Initial Euphoria - For many people, returning home after being away for a while inspires a joyful reaction. This happy phase can last for a while, but American University also notes that “[initial euphoria] often ends with the realization that people are not as interested in your experiences abroad as you had hoped.”
Irritability and Hostility- After you’ve been back home for a while, you may find yourself annoyed by behaviors and individuals who never troubled you before. This irritation can build as you become more and more aware of all you missed while you were away, and as you start to become nostalgic about aspects of your time overseas. The dissonance between your present existence at home, the events that transpired at home while you were gone, and the knowledge that things in your temporary home country are continuing without you may result in frustration with yourself and with others.
Readjustment and Adaptation- This last phase is usually the most gradual, and it culminates with your re-assimilation into the culture of your home city/community/company. Of course, the experiences you gathered abroad will always be with you and will influence you in innumerable ways going forward, but you’ll slowly adjust to the once-familiar rhythms of your home and may view them with a new fondness and appreciation after your time away.
Everyone dealing with reverse culture shock must find his or her own way to deal with the effects- there’s no one-size-fits-all solution. However, a few helpful tips can ease your transition and give you a positive perspective on the time you spent away and help you figure out how to harness the lessons you learned and use them in your day-to-day life back home.
Don’t put pressure on yourself to re-acclimate in a strict time frame. Give yourself permission to take the time you need to adjust, and try to avoid an internal “defeat” narrative if it doesn’t happen as quickly as you might like.
Find people to talk to about your challenges with reverse culture shock. If you sense that your friends or family members are reluctant to serve as sounding boards for these topics, visit a therapist or counselor who specializes in readjustment.

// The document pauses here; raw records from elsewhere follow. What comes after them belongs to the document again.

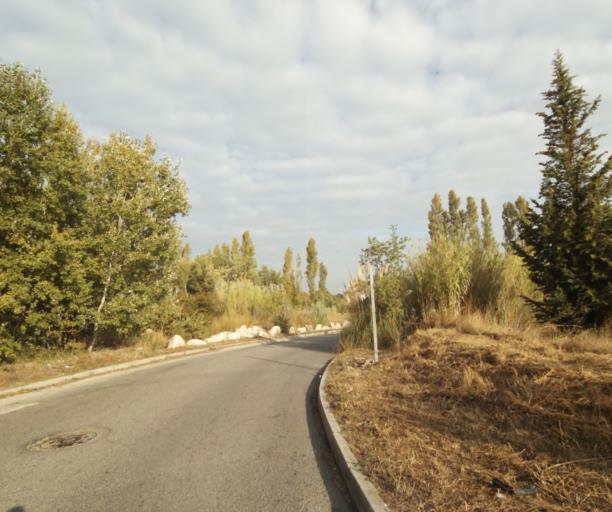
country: FR
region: Provence-Alpes-Cote d'Azur
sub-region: Departement des Bouches-du-Rhone
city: Saint-Victoret
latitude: 43.4207
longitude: 5.2599
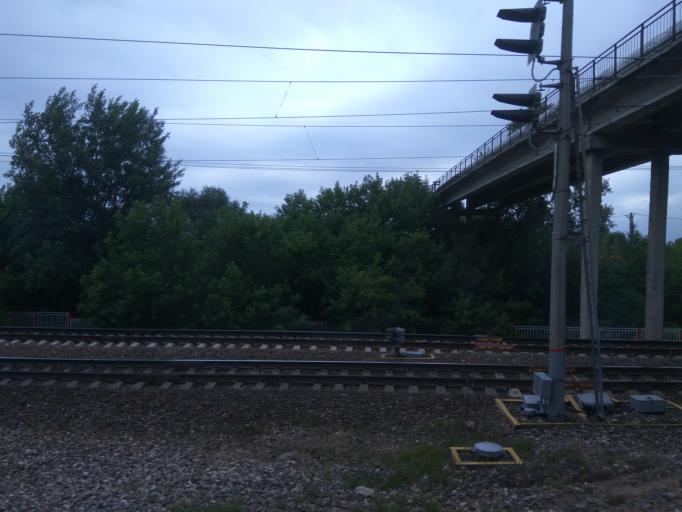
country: RU
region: Tatarstan
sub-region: Gorod Kazan'
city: Kazan
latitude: 55.8424
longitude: 49.0714
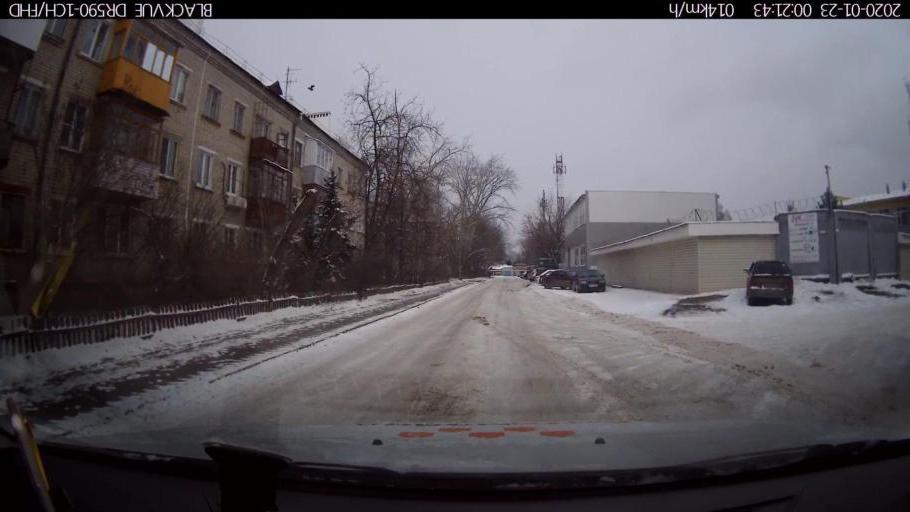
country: RU
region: Nizjnij Novgorod
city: Gorbatovka
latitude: 56.3634
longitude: 43.8290
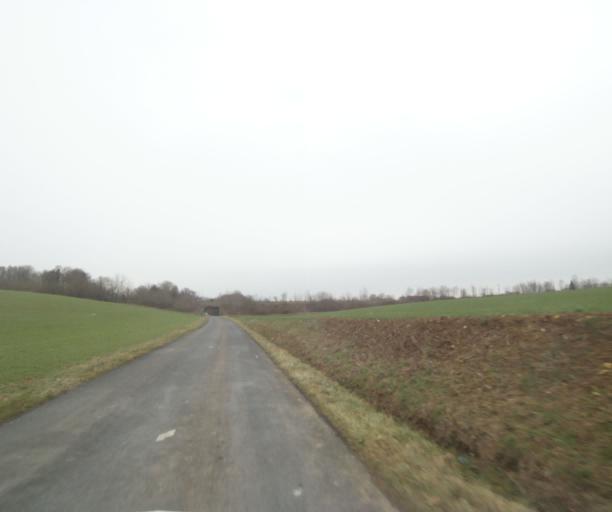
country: FR
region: Champagne-Ardenne
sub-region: Departement de la Haute-Marne
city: Bienville
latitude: 48.5772
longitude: 5.0304
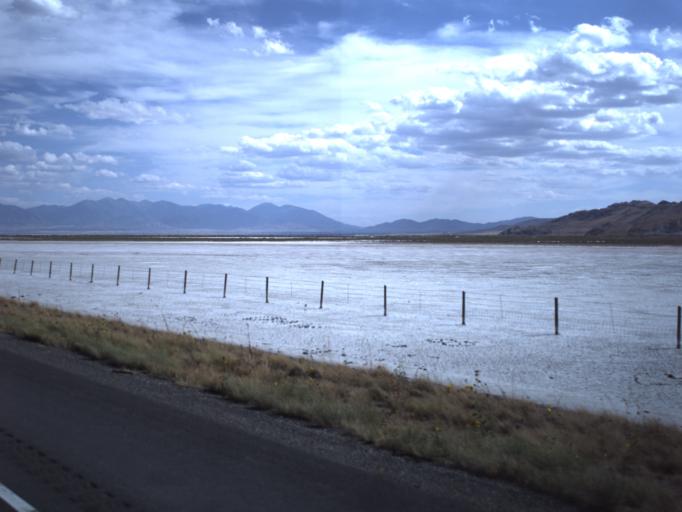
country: US
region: Utah
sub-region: Tooele County
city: Grantsville
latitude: 40.7275
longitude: -112.5809
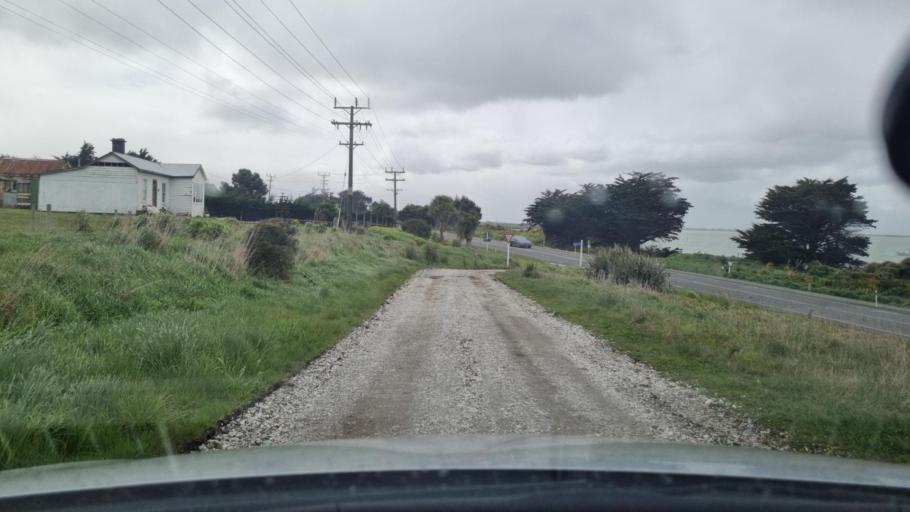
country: NZ
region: Southland
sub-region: Invercargill City
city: Bluff
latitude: -46.5847
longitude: 168.3045
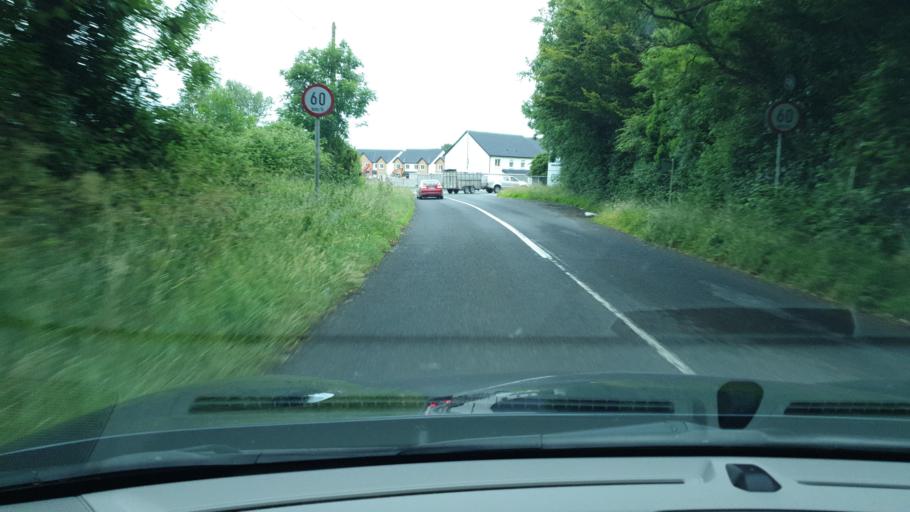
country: IE
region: Leinster
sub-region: An Mhi
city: Navan
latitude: 53.6477
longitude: -6.7085
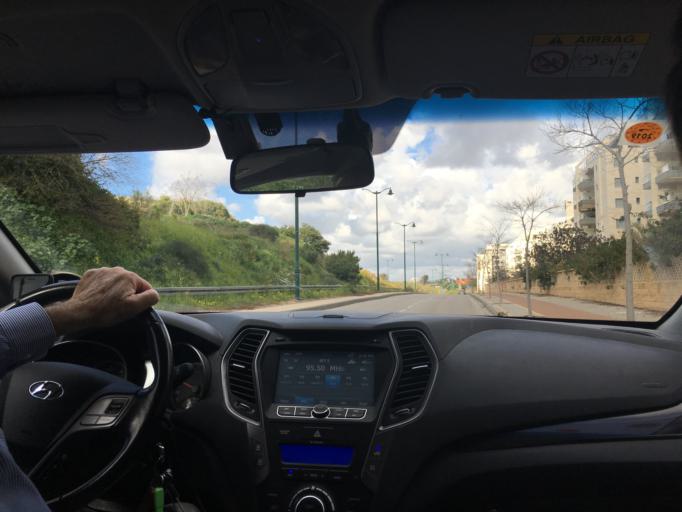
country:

If possible, seek out others who have lived abroad and share your experiences and concerns with people who can directly relate and can pass along first-hand advice for how best to cope with the transition.
If your “normal” routine feels tired and unengaging now that you’ve returned from abroad, feel free to mix things up! Take a class, try a new fitness regimen, start a hobby, or join a club. The goal here is to open yourself up to new and exciting experiences at home, so you don’t feel a constant compulsion to negatively compare your home routine to your life abroad.
Thanks to technology and social media, it’s never been easier to keep in touch with friends and former colleagues living abroad. If you find yourself missing your overseas pals, don’t hesitate to reach out! Send a funny email, post on your temporary work wife’s Facebook wall, or schedule a Skype date.
A common issue with reverse culture shock involves feeling hyper-critical of your home culture. It’s an understandable reaction, but if you take a moment to evaluate those thoughts and to figure out what’s prompting them, you’ll be able to take them in stride and re-adjust in a more thorough and fulfilling way. Try making a pros and cons list of your home country and your temporary country to help you keep everything in perspective.